Key Environment Variables
DX_PIPELINE_MODE — tells the agent it is running in pipeline context (enables delegation).
CROSS_REPO_PIPELINE_MAP — maps repo names to pipeline IDs for cross-repo queuing.
Hub vs Consumer
The hub owns shared infrastructure. Consumers are lightweight, relying on the hub for AWS resources.

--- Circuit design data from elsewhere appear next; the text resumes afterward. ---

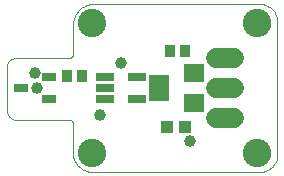
<source format=gts>
G75*
%MOIN*%
%OFA0B0*%
%FSLAX24Y24*%
%IPPOS*%
%LPD*%
%AMOC8*
5,1,8,0,0,1.08239X$1,22.5*
%
%ADD10C,0.0000*%
%ADD11C,0.0946*%
%ADD12R,0.0600X0.0300*%
%ADD13R,0.0710X0.0592*%
%ADD14R,0.0710X0.0867*%
%ADD15R,0.0356X0.0434*%
%ADD16R,0.0395X0.0395*%
%ADD17C,0.0680*%
%ADD18R,0.0474X0.0277*%
%ADD19C,0.0397*%
D10*
X004197Y001722D02*
X009867Y001722D01*
X009866Y001721D02*
X009911Y001727D01*
X009955Y001737D01*
X009998Y001751D01*
X010040Y001767D01*
X010080Y001787D01*
X010119Y001810D01*
X010156Y001836D01*
X010190Y001865D01*
X010223Y001896D01*
X010252Y001930D01*
X010280Y001966D01*
X010304Y002004D01*
X010325Y002044D01*
X010343Y002085D01*
X010357Y002128D01*
X010368Y002172D01*
X010376Y002216D01*
X010380Y002261D01*
X010381Y002306D01*
X010378Y002351D01*
X010378Y002352D02*
X010378Y006682D01*
X010379Y006683D02*
X010380Y006729D01*
X010378Y006776D01*
X010372Y006822D01*
X010362Y006867D01*
X010349Y006912D01*
X010332Y006955D01*
X010312Y006997D01*
X010289Y007037D01*
X010263Y007076D01*
X010234Y007112D01*
X010202Y007146D01*
X010167Y007177D01*
X010130Y007205D01*
X010091Y007230D01*
X010050Y007253D01*
X010008Y007272D01*
X009964Y007287D01*
X009919Y007299D01*
X009874Y007308D01*
X009827Y007313D01*
X009827Y007312D02*
X004276Y007312D01*
X003764Y006682D02*
X003766Y006723D01*
X003772Y006764D01*
X003782Y006804D01*
X003795Y006843D01*
X003812Y006880D01*
X003833Y006916D01*
X003857Y006950D01*
X003884Y006981D01*
X003913Y007009D01*
X003946Y007035D01*
X003980Y007057D01*
X004017Y007076D01*
X004055Y007091D01*
X004095Y007103D01*
X004135Y007111D01*
X004176Y007115D01*
X004218Y007115D01*
X004259Y007111D01*
X004299Y007103D01*
X004339Y007091D01*
X004377Y007076D01*
X004413Y007057D01*
X004448Y007035D01*
X004481Y007009D01*
X004510Y006981D01*
X004537Y006950D01*
X004561Y006916D01*
X004582Y006880D01*
X004599Y006843D01*
X004612Y006804D01*
X004622Y006764D01*
X004628Y006723D01*
X004630Y006682D01*
X004628Y006641D01*
X004622Y006600D01*
X004612Y006560D01*
X004599Y006521D01*
X004582Y006484D01*
X004561Y006448D01*
X004537Y006414D01*
X004510Y006383D01*
X004481Y006355D01*
X004448Y006329D01*
X004414Y006307D01*
X004377Y006288D01*
X004339Y006273D01*
X004299Y006261D01*
X004259Y006253D01*
X004218Y006249D01*
X004176Y006249D01*
X004135Y006253D01*
X004095Y006261D01*
X004055Y006273D01*
X004017Y006288D01*
X003981Y006307D01*
X003946Y006329D01*
X003913Y006355D01*
X003884Y006383D01*
X003857Y006414D01*
X003833Y006448D01*
X003812Y006484D01*
X003795Y006521D01*
X003782Y006560D01*
X003772Y006600D01*
X003766Y006641D01*
X003764Y006682D01*
X003567Y006643D02*
X003567Y005659D01*
X003565Y005637D01*
X003561Y005615D01*
X003553Y005594D01*
X003542Y005574D01*
X003529Y005556D01*
X003513Y005540D01*
X003495Y005527D01*
X003475Y005516D01*
X003454Y005508D01*
X003432Y005504D01*
X003410Y005502D01*
X003410Y005501D02*
X001638Y005501D01*
X001638Y005502D02*
X001607Y005500D01*
X001577Y005495D01*
X001547Y005487D01*
X001518Y005475D01*
X001491Y005460D01*
X001466Y005442D01*
X001443Y005421D01*
X001422Y005398D01*
X001404Y005373D01*
X001389Y005346D01*
X001377Y005317D01*
X001369Y005287D01*
X001364Y005257D01*
X001362Y005226D01*
X001363Y005226D02*
X001363Y003769D01*
X001365Y003736D01*
X001370Y003704D01*
X001378Y003672D01*
X001390Y003641D01*
X001405Y003612D01*
X001423Y003584D01*
X001444Y003558D01*
X001467Y003535D01*
X001493Y003514D01*
X001521Y003496D01*
X001550Y003481D01*
X001581Y003469D01*
X001613Y003461D01*
X001645Y003456D01*
X001678Y003454D01*
X003449Y003454D01*
X003469Y003452D01*
X003489Y003447D01*
X003508Y003438D01*
X003525Y003426D01*
X003539Y003412D01*
X003551Y003395D01*
X003560Y003376D01*
X003565Y003356D01*
X003567Y003336D01*
X003567Y002352D01*
X003569Y002303D01*
X003575Y002253D01*
X003584Y002205D01*
X003598Y002157D01*
X003615Y002111D01*
X003636Y002066D01*
X003660Y002023D01*
X003687Y001982D01*
X003718Y001943D01*
X003752Y001907D01*
X003788Y001873D01*
X003827Y001842D01*
X003868Y001815D01*
X003911Y001791D01*
X003956Y001770D01*
X004002Y001753D01*
X004050Y001739D01*
X004098Y001730D01*
X004148Y001724D01*
X004197Y001722D01*
X003764Y002352D02*
X003766Y002393D01*
X003772Y002434D01*
X003782Y002474D01*
X003795Y002513D01*
X003812Y002550D01*
X003833Y002586D01*
X003857Y002620D01*
X003884Y002651D01*
X003913Y002679D01*
X003946Y002705D01*
X003980Y002727D01*
X004017Y002746D01*
X004055Y002761D01*
X004095Y002773D01*
X004135Y002781D01*
X004176Y002785D01*
X004218Y002785D01*
X004259Y002781D01*
X004299Y002773D01*
X004339Y002761D01*
X004377Y002746D01*
X004413Y002727D01*
X004448Y002705D01*
X004481Y002679D01*
X004510Y002651D01*
X004537Y002620D01*
X004561Y002586D01*
X004582Y002550D01*
X004599Y002513D01*
X004612Y002474D01*
X004622Y002434D01*
X004628Y002393D01*
X004630Y002352D01*
X004628Y002311D01*
X004622Y002270D01*
X004612Y002230D01*
X004599Y002191D01*
X004582Y002154D01*
X004561Y002118D01*
X004537Y002084D01*
X004510Y002053D01*
X004481Y002025D01*
X004448Y001999D01*
X004414Y001977D01*
X004377Y001958D01*
X004339Y001943D01*
X004299Y001931D01*
X004259Y001923D01*
X004218Y001919D01*
X004176Y001919D01*
X004135Y001923D01*
X004095Y001931D01*
X004055Y001943D01*
X004017Y001958D01*
X003981Y001977D01*
X003946Y001999D01*
X003913Y002025D01*
X003884Y002053D01*
X003857Y002084D01*
X003833Y002118D01*
X003812Y002154D01*
X003795Y002191D01*
X003782Y002230D01*
X003772Y002270D01*
X003766Y002311D01*
X003764Y002352D01*
X009276Y002352D02*
X009278Y002393D01*
X009284Y002434D01*
X009294Y002474D01*
X009307Y002513D01*
X009324Y002550D01*
X009345Y002586D01*
X009369Y002620D01*
X009396Y002651D01*
X009425Y002679D01*
X009458Y002705D01*
X009492Y002727D01*
X009529Y002746D01*
X009567Y002761D01*
X009607Y002773D01*
X009647Y002781D01*
X009688Y002785D01*
X009730Y002785D01*
X009771Y002781D01*
X009811Y002773D01*
X009851Y002761D01*
X009889Y002746D01*
X009925Y002727D01*
X009960Y002705D01*
X009993Y002679D01*
X010022Y002651D01*
X010049Y002620D01*
X010073Y002586D01*
X010094Y002550D01*
X010111Y002513D01*
X010124Y002474D01*
X010134Y002434D01*
X010140Y002393D01*
X010142Y002352D01*
X010140Y002311D01*
X010134Y002270D01*
X010124Y002230D01*
X010111Y002191D01*
X010094Y002154D01*
X010073Y002118D01*
X010049Y002084D01*
X010022Y002053D01*
X009993Y002025D01*
X009960Y001999D01*
X009926Y001977D01*
X009889Y001958D01*
X009851Y001943D01*
X009811Y001931D01*
X009771Y001923D01*
X009730Y001919D01*
X009688Y001919D01*
X009647Y001923D01*
X009607Y001931D01*
X009567Y001943D01*
X009529Y001958D01*
X009493Y001977D01*
X009458Y001999D01*
X009425Y002025D01*
X009396Y002053D01*
X009369Y002084D01*
X009345Y002118D01*
X009324Y002154D01*
X009307Y002191D01*
X009294Y002230D01*
X009284Y002270D01*
X009278Y002311D01*
X009276Y002352D01*
X004276Y007312D02*
X004224Y007311D01*
X004173Y007307D01*
X004122Y007299D01*
X004072Y007287D01*
X004023Y007271D01*
X003975Y007252D01*
X003929Y007229D01*
X003884Y007203D01*
X003842Y007174D01*
X003802Y007141D01*
X003765Y007106D01*
X003730Y007068D01*
X003698Y007027D01*
X003669Y006984D01*
X003644Y006940D01*
X003622Y006893D01*
X003604Y006845D01*
X003589Y006795D01*
X003578Y006745D01*
X003571Y006694D01*
X003567Y006643D01*
X009276Y006682D02*
X009278Y006723D01*
X009284Y006764D01*
X009294Y006804D01*
X009307Y006843D01*
X009324Y006880D01*
X009345Y006916D01*
X009369Y006950D01*
X009396Y006981D01*
X009425Y007009D01*
X009458Y007035D01*
X009492Y007057D01*
X009529Y007076D01*
X009567Y007091D01*
X009607Y007103D01*
X009647Y007111D01*
X009688Y007115D01*
X009730Y007115D01*
X009771Y007111D01*
X009811Y007103D01*
X009851Y007091D01*
X009889Y007076D01*
X009925Y007057D01*
X009960Y007035D01*
X009993Y007009D01*
X010022Y006981D01*
X010049Y006950D01*
X010073Y006916D01*
X010094Y006880D01*
X010111Y006843D01*
X010124Y006804D01*
X010134Y006764D01*
X010140Y006723D01*
X010142Y006682D01*
X010140Y006641D01*
X010134Y006600D01*
X010124Y006560D01*
X010111Y006521D01*
X010094Y006484D01*
X010073Y006448D01*
X010049Y006414D01*
X010022Y006383D01*
X009993Y006355D01*
X009960Y006329D01*
X009926Y006307D01*
X009889Y006288D01*
X009851Y006273D01*
X009811Y006261D01*
X009771Y006253D01*
X009730Y006249D01*
X009688Y006249D01*
X009647Y006253D01*
X009607Y006261D01*
X009567Y006273D01*
X009529Y006288D01*
X009493Y006307D01*
X009458Y006329D01*
X009425Y006355D01*
X009396Y006383D01*
X009369Y006414D01*
X009345Y006448D01*
X009324Y006484D01*
X009307Y006521D01*
X009294Y006560D01*
X009284Y006600D01*
X009278Y006641D01*
X009276Y006682D01*
D11*
X009709Y006682D03*
X004197Y006682D03*
X004197Y002352D03*
X009709Y002352D03*
D12*
X005702Y004147D03*
X004622Y004147D03*
X004622Y004517D03*
X004622Y004887D03*
X005702Y004887D03*
D13*
X007591Y005009D03*
X007591Y004025D03*
D14*
X006449Y004517D03*
D15*
X006788Y005733D03*
X007300Y005733D03*
X003882Y004918D03*
X003370Y004918D03*
D16*
X006709Y003206D03*
X007300Y003206D03*
D17*
X008322Y003517D02*
X008922Y003517D01*
X008922Y004517D02*
X008322Y004517D01*
X008322Y005517D02*
X008922Y005517D01*
D18*
X002780Y004891D03*
X001835Y004517D03*
X002780Y004143D03*
D19*
X002386Y004517D03*
X002307Y005029D03*
X004473Y003611D03*
X007465Y002745D03*
X005181Y005344D03*
M02*

</source>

| Capability | Hub | Consumer |
|---|---|---|
| AWS resources | Creates and owns | Uses hub’s |
| Pipelines | 10 (all agents) | 6 (PR Review, PR Answer, Eval, DevAgent, BugFix, DoD-Fix) |
| WI hooks | Creates (tag-filtered) | N/A |
| PR Answer hook | Creates (repo-scoped) | Creates (points to hub’s Lambda) |
| Lambda deployment | /auto-deploy | Skipped |
| CloudWatch alarms | /auto-alarms | Skipped |
| Cross-repo delegation | Sends to consumers | Receives from hub |
Safety & Governance
Multiple layers of protection keep autonomous agents in check -- no runaway execution, no surprise bills.
Rate Limiting
Max 20-30 runs per day per agent type. Prevents runaway execution from webhook storms or misconfigured triggers.
Token Budget
Monthly cap with three states: normal (full execution) → suggest-only (analysis only, no code changes) → halted (all agents stopped).
Deduplication
1-hour DynamoDB TTL. Duplicate webhook events are silently dropped — no double-processing, no wasted tokens.
Decision Journal
Every agent decision logged with reasoning, evidence, and outcome. Full audit trail for every autonomous action.
Execution Bundles in S3
Every pipeline run saves its full execution context (specs, diffs, decisions) to S3 with 90-day retention.
CloudWatch Alarms
DLQ depth, Lambda errors, and throttle alarms. SNS notifications to the team when thresholds are breached.
Human Control
Interactive mode for debugging, policy gates that restrict what each agent role can do, and tag-based activation — no agent runs unless explicitly triggered.
Pipeline Agent
pipeline-agent.js -- the universal runner that powers all 10 agents using the Claude Agent SDK.
Streaming Execution
Uses includePartialMessages for real-time streaming. Agent output visible in pipeline logs as it happens.
60s Heartbeat
Sends periodic heartbeat messages to keep ADO pipeline alive during long-running agent operations.
Configurable
MAX_TURNS, TIMEOUT_MINUTES, ALLOWED_TOOLS, CLAUDE_MODEL — each agent pipeline sets its own parameters.
Plugin Discovery
Reads PLUGIN_BASE_DIR to discover and load dx-core, dx-aem, and dx-automation plugins at runtime.
Skill Dispatch
Each pipeline invokes a specific skill command. The runner translates pipeline variables into the correct /dx-* invocation.
Graceful Shutdown
On timeout or error, the agent writes a summary of progress and posts partial results back to ADO before exiting.
Operations & Monitoring
Four skills for monitoring, diagnosing, evaluating, and testing the automation layer.
/auto-status
Live dashboard: DLQ depth, token budget remaining, rate limit counters, Lambda invocation metrics, and pipeline run history.
/auto-doctor
Health check: file integrity, pipeline configuration, Lambda state, webhook connectivity, DynamoDB table status.
/auto-eval
Quality evaluation: runs agents against known test cases and scores output quality, accuracy, and adherence to standards.
/auto-test
Dry-run against real data: executes the full agent flow without making changes, validates routing and pre-flight checks.